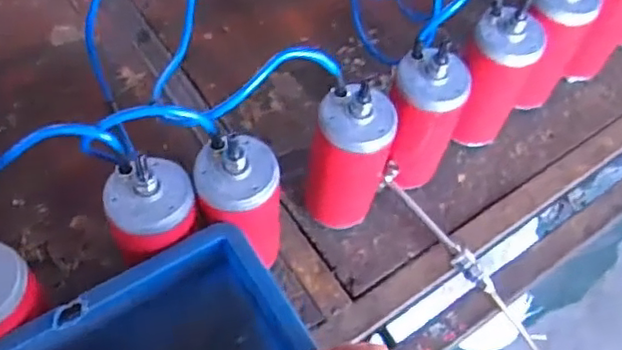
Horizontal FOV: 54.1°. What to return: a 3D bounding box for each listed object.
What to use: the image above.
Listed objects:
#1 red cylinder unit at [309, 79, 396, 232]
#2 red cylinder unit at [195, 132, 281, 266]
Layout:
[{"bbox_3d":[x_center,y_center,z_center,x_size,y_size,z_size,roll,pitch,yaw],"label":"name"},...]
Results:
[{"bbox_3d":[0.033,0.003,0.624,0.090,0.187,0.088,-1,61,-4],"label":"red cylinder unit"},{"bbox_3d":[-0.068,0.040,0.596,0.077,0.198,0.077,-21,64,-15],"label":"red cylinder unit"}]

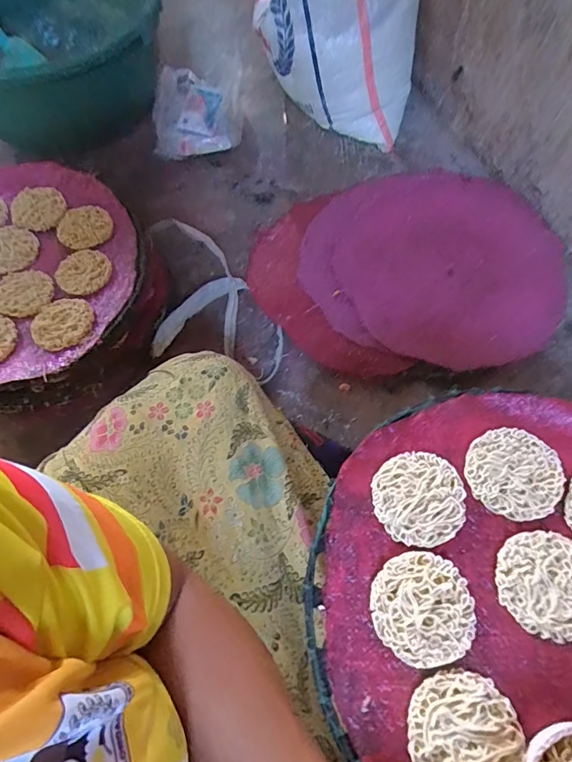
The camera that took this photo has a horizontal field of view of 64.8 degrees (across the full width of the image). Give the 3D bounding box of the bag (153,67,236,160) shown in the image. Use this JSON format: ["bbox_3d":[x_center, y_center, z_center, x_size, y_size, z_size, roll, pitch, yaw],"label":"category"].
[{"bbox_3d":[-0.182,-0.527,0.878,0.157,0.068,0.205,-10,65,-2],"label":"bag"}]

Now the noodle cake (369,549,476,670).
[{"bbox_3d":[0.103,0.170,0.338,0.074,0.013,0.075,-1,65,2],"label":"noodle cake"}]

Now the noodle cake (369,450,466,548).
[{"bbox_3d":[0.110,0.096,0.372,0.074,0.011,0.072,-1,65,2],"label":"noodle cake"}]

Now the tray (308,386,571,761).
[{"bbox_3d":[0.188,0.162,0.336,0.328,0.018,0.326,-1,64,3],"label":"tray"}]

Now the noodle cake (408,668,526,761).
[{"bbox_3d":[0.120,0.240,0.301,0.072,0.016,0.075,0,65,2],"label":"noodle cake"}]

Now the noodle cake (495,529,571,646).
[{"bbox_3d":[0.202,0.154,0.344,0.075,0.008,0.075,-1,65,2],"label":"noodle cake"}]

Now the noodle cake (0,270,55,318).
[{"bbox_3d":[-0.349,-0.119,0.597,0.074,0.012,0.079,-1,65,2],"label":"noodle cake"}]

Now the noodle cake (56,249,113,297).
[{"bbox_3d":[-0.270,-0.147,0.608,0.060,0.015,0.072,22,68,12],"label":"noodle cake"}]

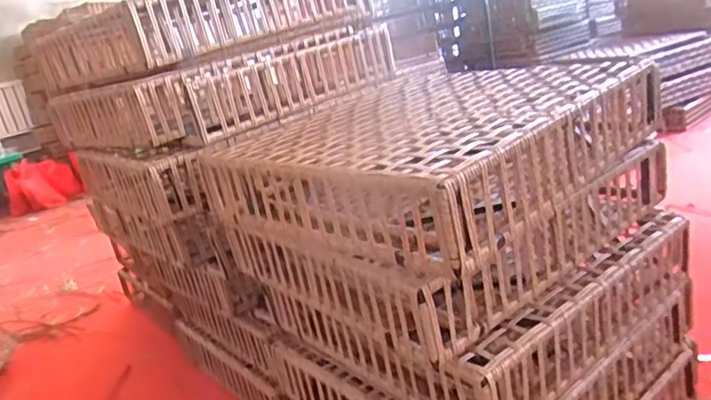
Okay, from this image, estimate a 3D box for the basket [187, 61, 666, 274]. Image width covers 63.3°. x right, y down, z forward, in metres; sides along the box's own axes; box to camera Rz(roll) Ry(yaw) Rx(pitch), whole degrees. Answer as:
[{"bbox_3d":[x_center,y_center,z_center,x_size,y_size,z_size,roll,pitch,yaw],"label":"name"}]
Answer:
[{"bbox_3d":[0.114,-0.101,1.088,0.610,0.174,0.617,-26,24,-38],"label":"basket"}]

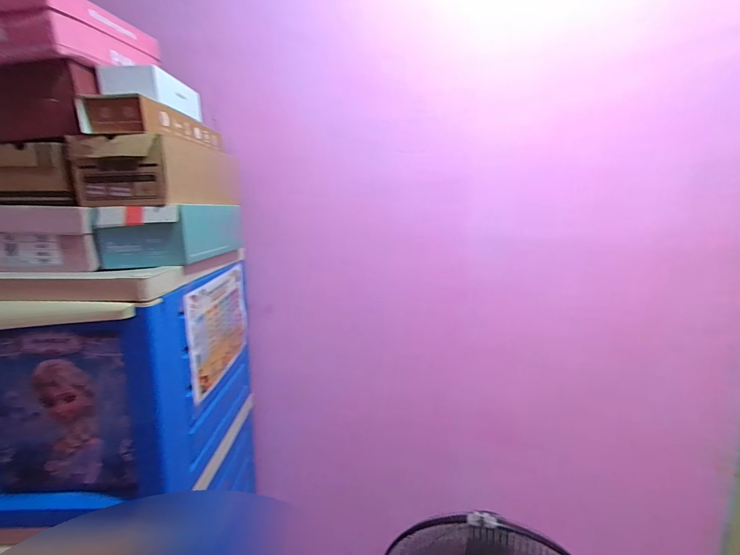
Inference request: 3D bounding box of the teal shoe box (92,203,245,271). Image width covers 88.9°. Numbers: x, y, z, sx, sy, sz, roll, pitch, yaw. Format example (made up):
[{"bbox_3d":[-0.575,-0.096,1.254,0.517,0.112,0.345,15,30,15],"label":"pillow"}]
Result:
[{"bbox_3d":[-0.381,-0.092,0.765,0.147,0.101,0.326,0,10,-1],"label":"teal shoe box"}]

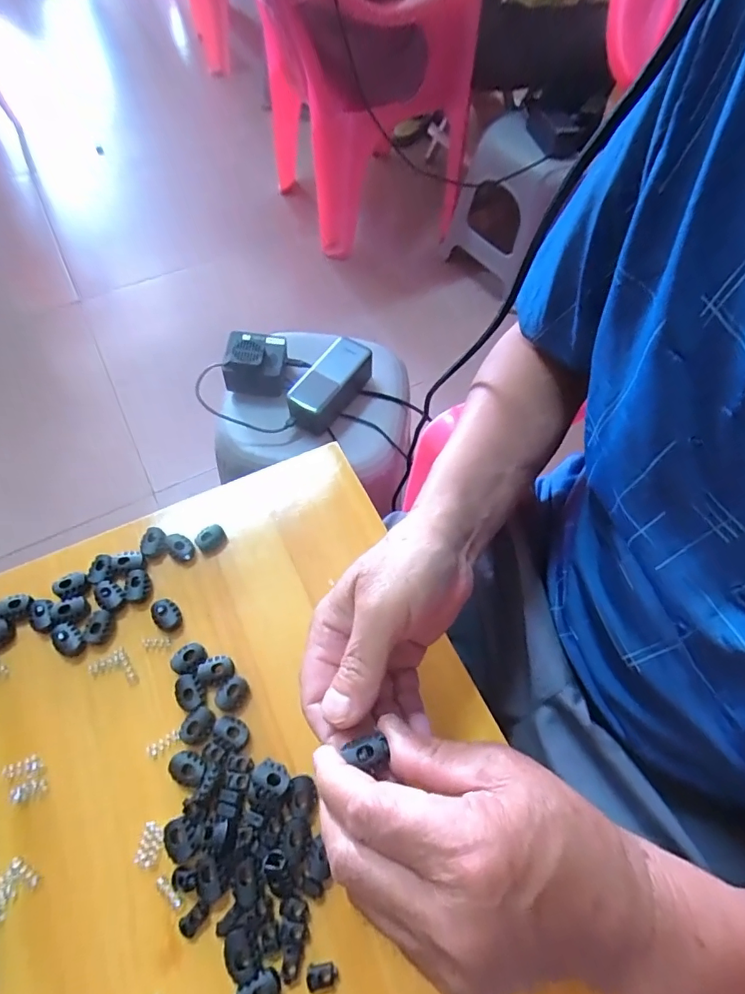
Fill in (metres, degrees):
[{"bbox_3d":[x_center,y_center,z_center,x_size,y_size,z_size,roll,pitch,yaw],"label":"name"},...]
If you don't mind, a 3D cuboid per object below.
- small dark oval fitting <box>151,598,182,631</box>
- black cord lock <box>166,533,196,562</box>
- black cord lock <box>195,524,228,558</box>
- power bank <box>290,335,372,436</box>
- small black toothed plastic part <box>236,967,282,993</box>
[{"bbox_3d":[-0.142,0.080,0.338,0.017,0.010,0.022,-40,70,-20],"label":"small dark oval fitting"},{"bbox_3d":[-0.141,0.037,0.361,0.016,0.010,0.022,-36,68,-18],"label":"black cord lock"},{"bbox_3d":[-0.119,0.032,0.365,0.021,0.012,0.019,-30,67,-16],"label":"black cord lock"},{"bbox_3d":[-0.057,-0.150,0.666,0.059,0.047,0.133,32,66,15],"label":"power bank"},{"bbox_3d":[-0.057,0.251,0.248,0.022,0.006,0.016,-29,66,-15],"label":"small black toothed plastic part"}]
═══
_WHAT TO DO_: Would it be possible to give the material above again exactly, with the pictures left out?

_FINAL ANSWER_:
Horizontal FOV: 54.1°. What to return: a 3D bounding box for each listed object.
What to use: the image above.
Listed objects:
#1 red cylinder unit at [309, 79, 396, 232]
#2 red cylinder unit at [195, 132, 281, 266]
Layout:
[{"bbox_3d":[x_center,y_center,z_center,x_size,y_size,z_size,roll,pitch,yaw],"label":"name"},...]
Results:
[{"bbox_3d":[0.033,0.003,0.624,0.090,0.187,0.088,-1,61,-4],"label":"red cylinder unit"},{"bbox_3d":[-0.068,0.040,0.596,0.077,0.198,0.077,-21,64,-15],"label":"red cylinder unit"}]

The camera that took this photo has a horizontal field of view of 64.8 degrees (across the full width of the image). Give the 3D bounding box of the bag (153,67,236,160) shown in the image. Use this JSON format: ["bbox_3d":[x_center, y_center, z_center, x_size, y_size, z_size, roll, pitch, yaw],"label":"category"].
[{"bbox_3d":[-0.182,-0.527,0.878,0.157,0.068,0.205,-10,65,-2],"label":"bag"}]

Now the noodle cake (369,549,476,670).
[{"bbox_3d":[0.103,0.170,0.338,0.074,0.013,0.075,-1,65,2],"label":"noodle cake"}]

Now the noodle cake (369,450,466,548).
[{"bbox_3d":[0.110,0.096,0.372,0.074,0.011,0.072,-1,65,2],"label":"noodle cake"}]

Now the tray (308,386,571,761).
[{"bbox_3d":[0.188,0.162,0.336,0.328,0.018,0.326,-1,64,3],"label":"tray"}]

Now the noodle cake (408,668,526,761).
[{"bbox_3d":[0.120,0.240,0.301,0.072,0.016,0.075,0,65,2],"label":"noodle cake"}]

Now the noodle cake (495,529,571,646).
[{"bbox_3d":[0.202,0.154,0.344,0.075,0.008,0.075,-1,65,2],"label":"noodle cake"}]

Now the noodle cake (0,270,55,318).
[{"bbox_3d":[-0.349,-0.119,0.597,0.074,0.012,0.079,-1,65,2],"label":"noodle cake"}]

Now the noodle cake (56,249,113,297).
[{"bbox_3d":[-0.270,-0.147,0.608,0.060,0.015,0.072,22,68,12],"label":"noodle cake"}]

Okay, from this image, estimate a 3D box for the basket [187, 61, 666, 274]. Image width covers 63.3°. x right, y down, z forward, in metres; sides along the box's own axes; box to camera Rz(roll) Ry(yaw) Rx(pitch), whole degrees. Answer as:
[{"bbox_3d":[x_center,y_center,z_center,x_size,y_size,z_size,roll,pitch,yaw],"label":"name"}]
Answer:
[{"bbox_3d":[0.114,-0.101,1.088,0.610,0.174,0.617,-26,24,-38],"label":"basket"}]

Inference request: 3D bounding box of the teal shoe box (92,203,245,271). Image width covers 88.9°. Numbers: x, y, z, sx, sy, sz, roll, pitch, yaw. Format example (made up):
[{"bbox_3d":[-0.575,-0.096,1.254,0.517,0.112,0.345,15,30,15],"label":"pillow"}]
Result:
[{"bbox_3d":[-0.381,-0.092,0.765,0.147,0.101,0.326,0,10,-1],"label":"teal shoe box"}]

Fill in (metres, degrees):
[{"bbox_3d":[x_center,y_center,z_center,x_size,y_size,z_size,roll,pitch,yaw],"label":"name"},...]
If you don't mind, a 3D cuboid per object below.
- small dark oval fitting <box>151,598,182,631</box>
- black cord lock <box>166,533,196,562</box>
- black cord lock <box>195,524,228,558</box>
- power bank <box>290,335,372,436</box>
- small black toothed plastic part <box>236,967,282,993</box>
[{"bbox_3d":[-0.142,0.080,0.338,0.017,0.010,0.022,-40,70,-20],"label":"small dark oval fitting"},{"bbox_3d":[-0.141,0.037,0.361,0.016,0.010,0.022,-36,68,-18],"label":"black cord lock"},{"bbox_3d":[-0.119,0.032,0.365,0.021,0.012,0.019,-30,67,-16],"label":"black cord lock"},{"bbox_3d":[-0.057,-0.150,0.666,0.059,0.047,0.133,32,66,15],"label":"power bank"},{"bbox_3d":[-0.057,0.251,0.248,0.022,0.006,0.016,-29,66,-15],"label":"small black toothed plastic part"}]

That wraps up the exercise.